I wish the work roster was like that but no unfortunately he works this 5 days a week plus usually works on the weekend too, always connected to email etc. He likes to feel successful I guess so gives 150% to his job which i admire but it's hard to to believe it has been a factor in what has now happened with us.

Yes I am starting to struggle, well more that I thought it would have become easier as time when by it doesn't seam to be. I want him back big time and fast but obviously this is not something I have control over at the moment so need to work out how to look after myself while doing everything I can to help him find his way I guess.


----------



## 225985

Is he salaried, so that he does not get overtime? Is he required to work this much?

Where is he living now?

I am concerned there is someone else.


----------



## misshim24

Yes salaried so no no overtimed and no not required to work this much as such just does to get the job done. I've not once thought there is someone else while he is "working" but the thought in general has crossed my mind.
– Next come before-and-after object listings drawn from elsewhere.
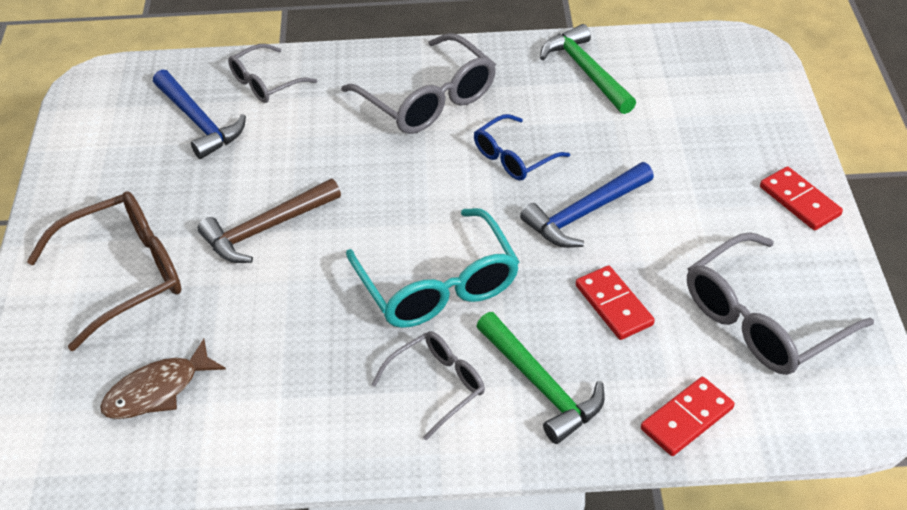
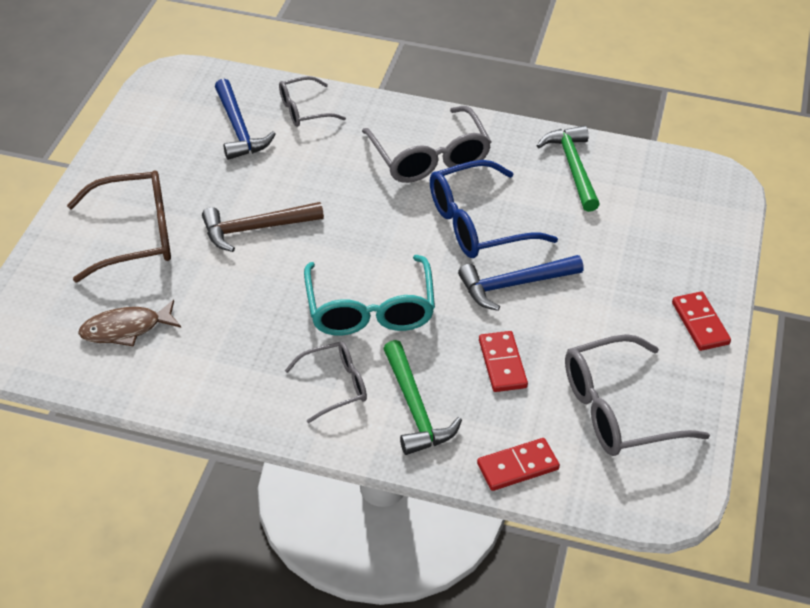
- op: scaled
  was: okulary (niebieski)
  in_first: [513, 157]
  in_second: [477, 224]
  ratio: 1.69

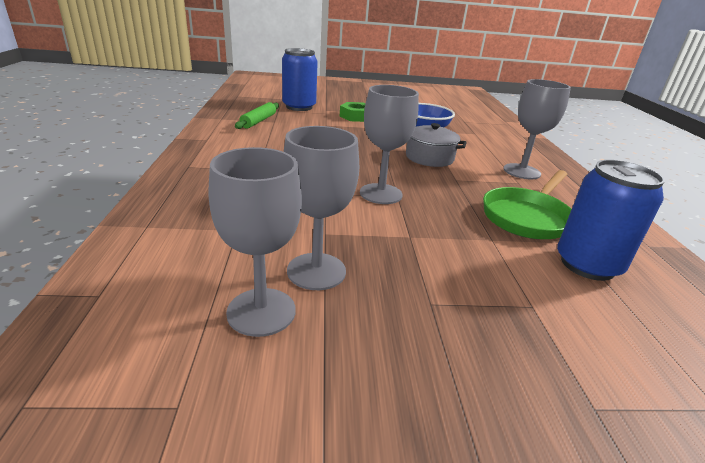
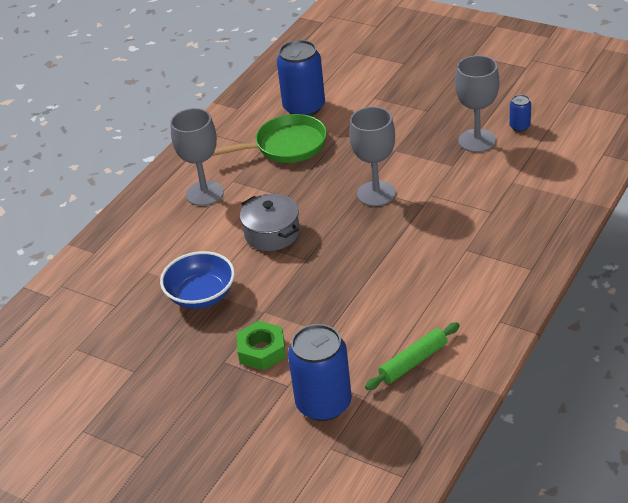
- op: swapped
  was: kielich (szary)
  now: puszka (niebieski)
  in_first: [261, 312]
  in_second: [519, 126]

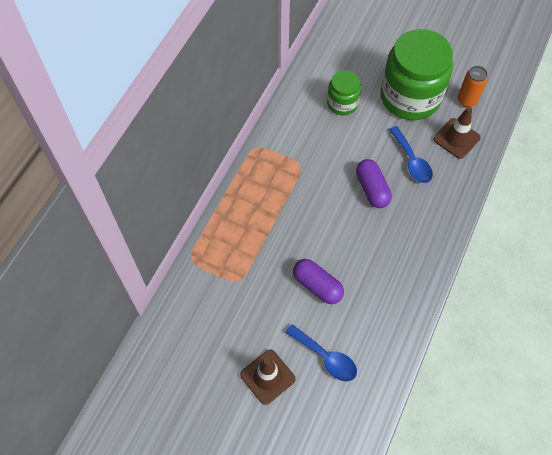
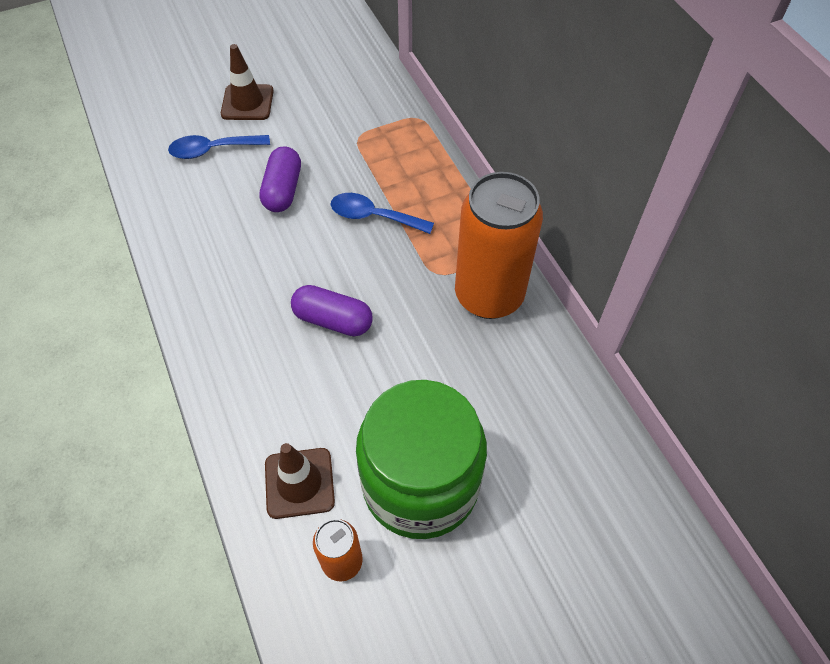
- op: rotated
  was: kapsułka (fioletowy)
  in_first: [317, 286]
  in_second: [283, 190]
  clockwise: -75
- op: shifted
  was: łyżka (niebieski)
  in_first: [412, 161]
  in_second: [373, 216]
- op: new
  now: puszka (pomarańczowy)
  in_second: [489, 295]
- op: gone
  was: słoik (zielony)
  in_first: [342, 103]

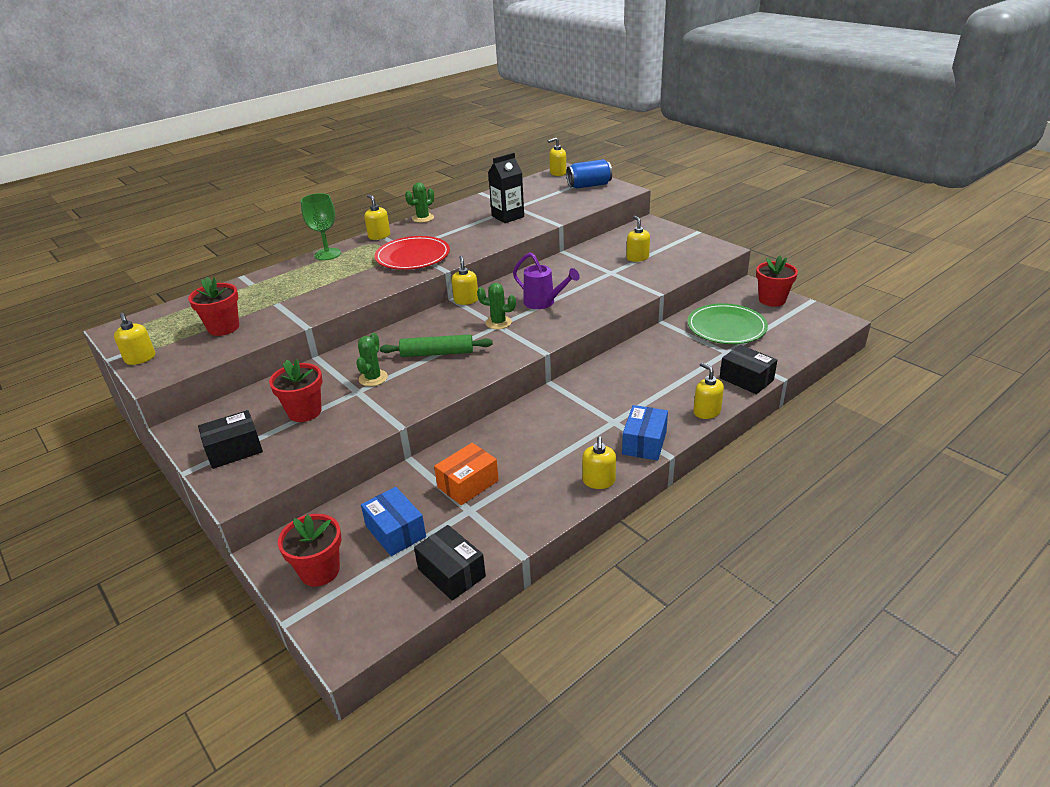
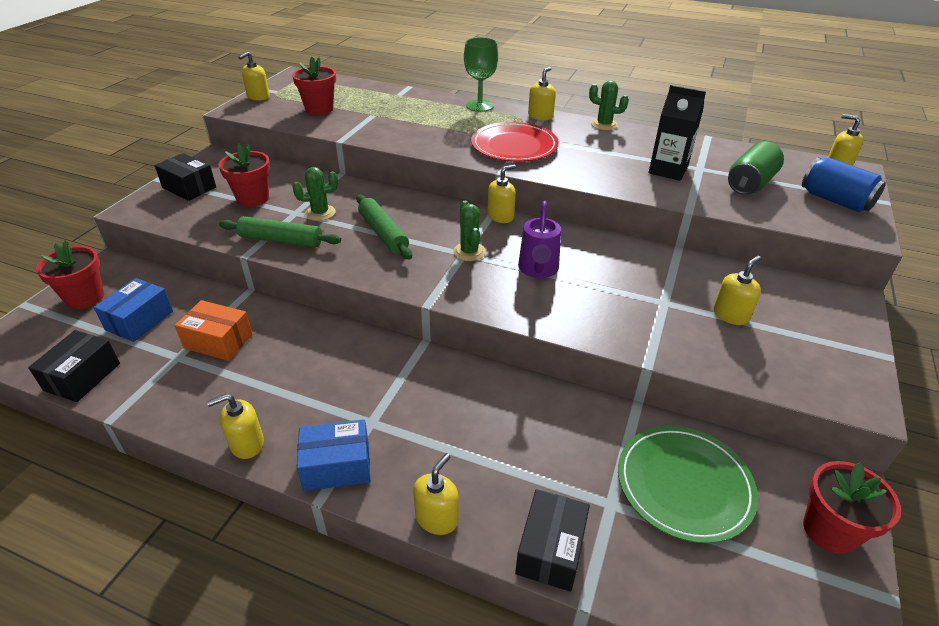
- op: new
  now: wałek do ciasta (zielony)
  in_second: [281, 240]
- op: new
  now: puszka (zielony)
  in_second: [750, 184]

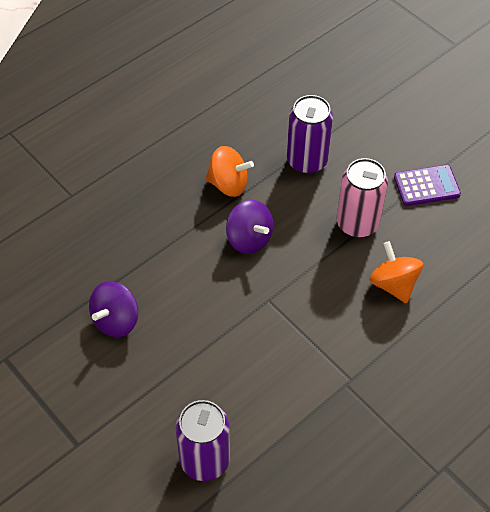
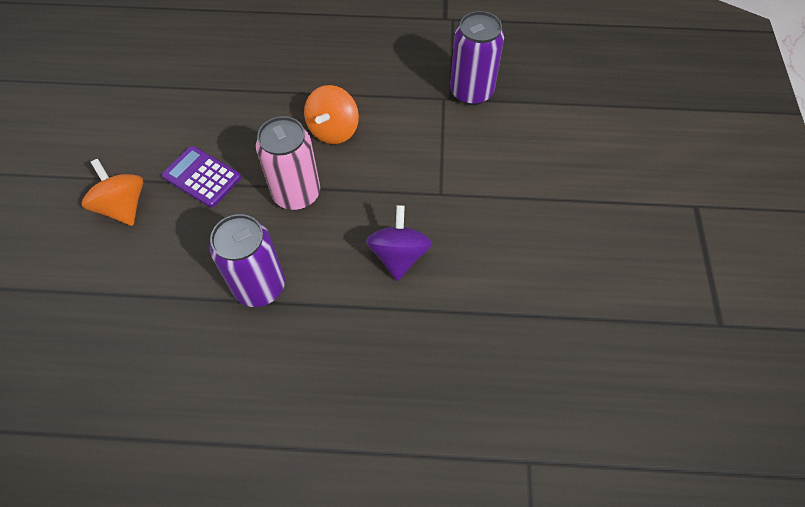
- op: shifted
  was: bączek (pomarańczowy)
  in_first: [228, 184]
  in_second: [123, 207]
- op: shifted
  was: puszka (fioletowy)
  in_first: [205, 460]
  in_second: [471, 92]
- op: gone
  was: bączek (fioletowy)
  in_first: [116, 320]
I don't yet want to give up on him and guess I am hopeful of regardless of the reason he will realise soon what he is throwing away and want a reconciliation. It is just how do I be that person he fell in love with when I am struggling so much with the emotions of the separation to begin with.


----------



## 225985

So he is either cheating on you or he has abandoned his family. Maybe both. 

What kind of job does he have? Do you have health insurance? Do you work?


----------



## misshim24

Yes at least one of those two. He is still being an active dad (prob more so now he has her on his own for half the week so has to be around).

He is a contracts manager & team leader in construction. Health insurance, No - why do you ask? Yes I am now working full time (which sucks as ontop of having daughter half the week I now see her less due to work), I was working part time before all this happened but obviously now on just the one income $$ is a lot more tight.

I am really still hoping that he will come to his senses. He believes he has lost all feelings for me & needs to "find himself" / have some space to see if he can get them back so fingers crossed that happens.


----------